Onder nieuw gebleken feiten en veranderde omstandigheden worden verstaan feiten of omstandigheden die ná het eerdere besluit zijn voorgevallen, dan wel feiten of omstandigheden die weliswaar vóór het eerdere besluit zijn voorgevallen, maar die niet vóór dat besluit konden worden aangevoerd. Nieuw gebleken feiten zijn ook bewijsstukken van al eerder gestelde feiten of omstandigheden, als deze bewijsstukken niet eerder konden worden overgelegd.
4.3.
Met de rechtbank is de Raad van oordeel dat appellant aan zijn verzoek geen nieuw gebleken feiten of veranderde omstandigheden als bedoeld in artikel 4:6 van de Awb ten grondslag heeft gelegd. De door appellant aangevoerde gronden richten zich tegen de wijze waarop de conversie is uitgevoerd. Het zijn feitelijk inhoudelijke gronden, die zijn gericht tegen het in rechte vaststaande conversiebesluit. Deze gronden kunnen niet worden aangemerkt als nieuwe feiten of veranderde omstandigheden in de zin van artikel 4:6 van de Awb. In wat appellant heeft aangevoerd is evenmin grond gelegen voor het oordeel dat het bestreden besluit evident onredelijk is. De minister heeft dan ook op goede gronden geweigerd om terug te komen van het conversiebesluit van 16 juli 2001.
4.4.
Voor zover de gronden van appellant ook gericht zijn tegen de berekening en de hoogte van het pensioen is de Raad, gezien de overdracht van het militair pensioenstelsel per 1 juni 2001 aan het ABP, van oordeel dat de minister niet langer bevoegd is om beslissingen te nemen over pensioenberekeningen. Dit is een privaatrechtelijke aangelegenheid, zodat de bestuursrechter niet bevoegd is om hierover te oordelen.
4.5.
Uit 4.1 tot en met 4.4 volgt dat het hoger beroep van appellant niet slaagt en dat de aangevallen uitspraak voor bevestiging in aanmerking komt.

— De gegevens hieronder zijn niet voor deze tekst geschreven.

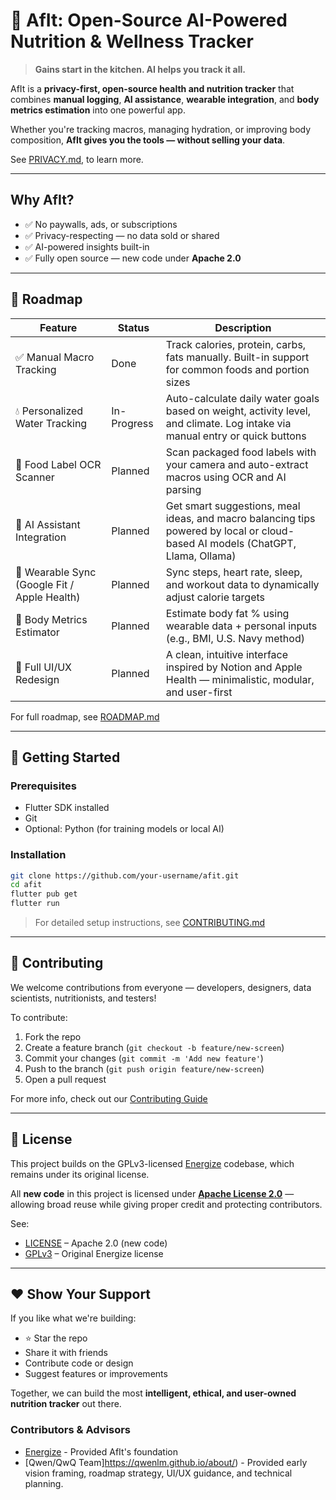 # 🧠 AfIt: Open-Source AI-Powered Nutrition & Wellness Tracker

> **Gains start in the kitchen. AI helps you track it all.**

AfIt is a **privacy-first, open-source health and nutrition tracker** that combines **manual logging**, **AI assistance**, **wearable integration**, and **body metrics estimation** into one powerful app.

Whether you're tracking macros, managing hydration, or improving body composition, **AfIt gives you the tools — without selling your data**.

See [PRIVACY.md](PRIVACY.md), to learn more.

---

## Why AfIt?

- ✅ No paywalls, ads, or subscriptions  
- ✅ Privacy-respecting — no data sold or shared  
- ✅ AI-powered insights built-in  
- ✅ Fully open source — new code under **Apache 2.0**  

---

## 🌟 Roadmap

| Feature | Status | Description |
|--------|--------|-------------|
| ✅ Manual Macro Tracking | Done | Track calories, protein, carbs, fats manually. Built-in support for common foods and portion sizes |
| 💧 Personalized Water Tracking | In-Progress | Auto-calculate daily water goals based on weight, activity level, and climate. Log intake via manual entry or quick buttons |
| 📸 Food Label OCR Scanner | Planned | Scan packaged food labels with your camera and auto-extract macros using OCR and AI parsing |
| 🤖 AI Assistant Integration | Planned | Get smart suggestions, meal ideas, and macro balancing tips powered by local or cloud-based AI models (ChatGPT, Llama, Ollama) |
| 🔄 Wearable Sync (Google Fit / Apple Health) | Planned | Sync steps, heart rate, sleep, and workout data to dynamically adjust calorie targets |
| 🧬 Body Metrics Estimator | Planned | Estimate body fat % using wearable data + personal inputs (e.g., BMI, U.S. Navy method) |
| 🎨 Full UI/UX Redesign | Planned | A clean, intuitive interface inspired by Notion and Apple Health — minimalistic, modular, and user-first |

For full roadmap, see [ROADMAP.md](ROADMAP.md)

---

## 🚀 Getting Started

### Prerequisites
- Flutter SDK installed
- Git
- Optional: Python (for training models or local AI)

### Installation

```bash
git clone https://github.com/your-username/afit.git  
cd afit
flutter pub get
flutter run
```

> For detailed setup instructions, see [CONTRIBUTING.md](CONTRIBUTING.md)

---

## 🤝 Contributing

We welcome contributions from everyone — developers, designers, data scientists, nutritionists, and testers!

To contribute:
1. Fork the repo
2. Create a feature branch (`git checkout -b feature/new-screen`)
3. Commit your changes (`git commit -m 'Add new feature'`)
4. Push to the branch (`git push origin feature/new-screen`)
5. Open a pull request

For more info, check out our [Contributing Guide](CONTRIBUTING.md)

---

## 📄 License

This project builds on the GPLv3-licensed [Energize](https://codeberg.org/epinez/Energize/src/commit/763dc8f7b5abe5a772846ca30941e34145a00c7f) codebase, which remains under its original license.

All **new code** in this project is licensed under **[Apache License 2.0](LICENSE)** — allowing broad reuse while giving proper credit and protecting contributors.

See:
- [LICENSE](LICENSE) – Apache 2.0 (new code)
- [GPLv3](GPLv3) – Original Energize license

---

## ❤️ Show Your Support

If you like what we're building:

- ⭐ Star the repo
- Share it with friends
- Contribute code or design
- Suggest features or improvements

Together, we can build the most **intelligent, ethical, and user-owned nutrition tracker** out there.

### Contributors & Advisors

- [Energize](https://codeberg.org/epinez/Energize/src/commit/763dc8f7b5abe5a772846ca30941e34145a00c7f) - Provided AfIt's foundation 
- [Qwen/QwQ Team]https://qwenlm.github.io/about/) - Provided early vision framing, roadmap strategy, UI/UX guidance, and technical planning.
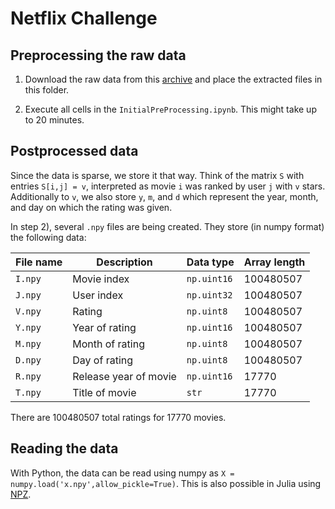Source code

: # Netflix Challenge


## Preprocessing the raw data

1) Download the raw data from this [archive](https://archive.org/download/nf_prize_dataset.tar) and place the extracted files in this folder.

2) Execute all cells in the `InitialPreProcessing.ipynb`. This might take up to 20 minutes.

## Postprocessed data

Since the data is sparse, we store it that way. Think of the matrix `S` with entries `S[i,j] = v`, interpreted as movie `i` was ranked by user `j` with `v` stars. 
Additionally to `v`, we also store `y`, `m`, and `d` which represent the year, month, and day on which the rating was given.

In step 2), several `.npy` files are being created. They store (in numpy format) the following data:

| File name     | Description           | Data type     | Array length |
| ------------- | -------------         | ------------- | -------------|
| `I.npy`       | Movie index           | `np.uint16`   | 100480507    |
| `J.npy`       | User index            | `np.uint32`   | 100480507    |
| `V.npy`       | Rating                | `np.uint8`    | 100480507    |
| `Y.npy`       | Year of rating        | `np.uint16`   | 100480507    |
| `M.npy`       | Month of rating       | `np.uint8`    | 100480507    |
| `D.npy`       | Day of rating         | `np.uint8`    | 100480507    |
| `R.npy`       | Release year of movie | `np.uint16`   | 17770        |
| `T.npy`       | Title of movie        | `str`         | 17770        |

There are 100480507 total ratings for 17770 movies.


## Reading the data 

With Python, the data can be read using numpy as `X = numpy.load('x.npy',allow_pickle=True)`. This is also possible in Julia using [NPZ](https://github.com/fhs/NPZ.jl).

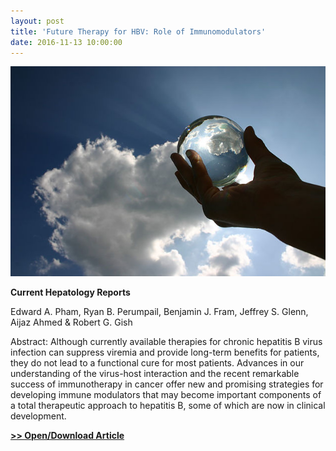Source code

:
 ```yaml
---
layout: post
title: 'Future Therapy for HBV: Role of Immunomodulators'
date: 2016-11-13 10:00:00
---
```


[![](/assets/images/future-therapy-for-hbv-role-of-immunomodulators.jpg)](https://jumpshare.com/v/I9UAgNJvawuh00p3qll7)

**Current Hepatology Reports**

Edward A. Pham, Ryan B. Perumpail, Benjamin J. Fram, Jeffrey S. Glenn, Aijaz Ahmed & Robert G. Gish

Abstract: Although currently available therapies for chronic hepatitis B virus infection can suppress viremia and provide long-term benefits for patients, they do not lead to a functional cure for most patients. Advances in our understanding of the virus-host interaction and the recent remarkable success of immunotherapy in cancer offer new and promising strategies for developing immune modulators that may become important components of a total therapeutic approach to hepatitis B, some of which are now in clinical development.  

[**>> Open/Download Article**](https://jumpshare.com/v/I9UAgNJvawuh00p3qll7)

5. Voor een veroordeling in de proceskosten bestaat geen aanleiding.
BESLISSING
De Centrale Raad van Beroep bevestigt de aangevallen uitspraak.
Deze uitspraak is gedaan door H. Lagas, in tegenwoordigheid van E.P.J.M. Claerhoudt als griffier. De beslissing is uitgesproken in het openbaar op 2 september 2022.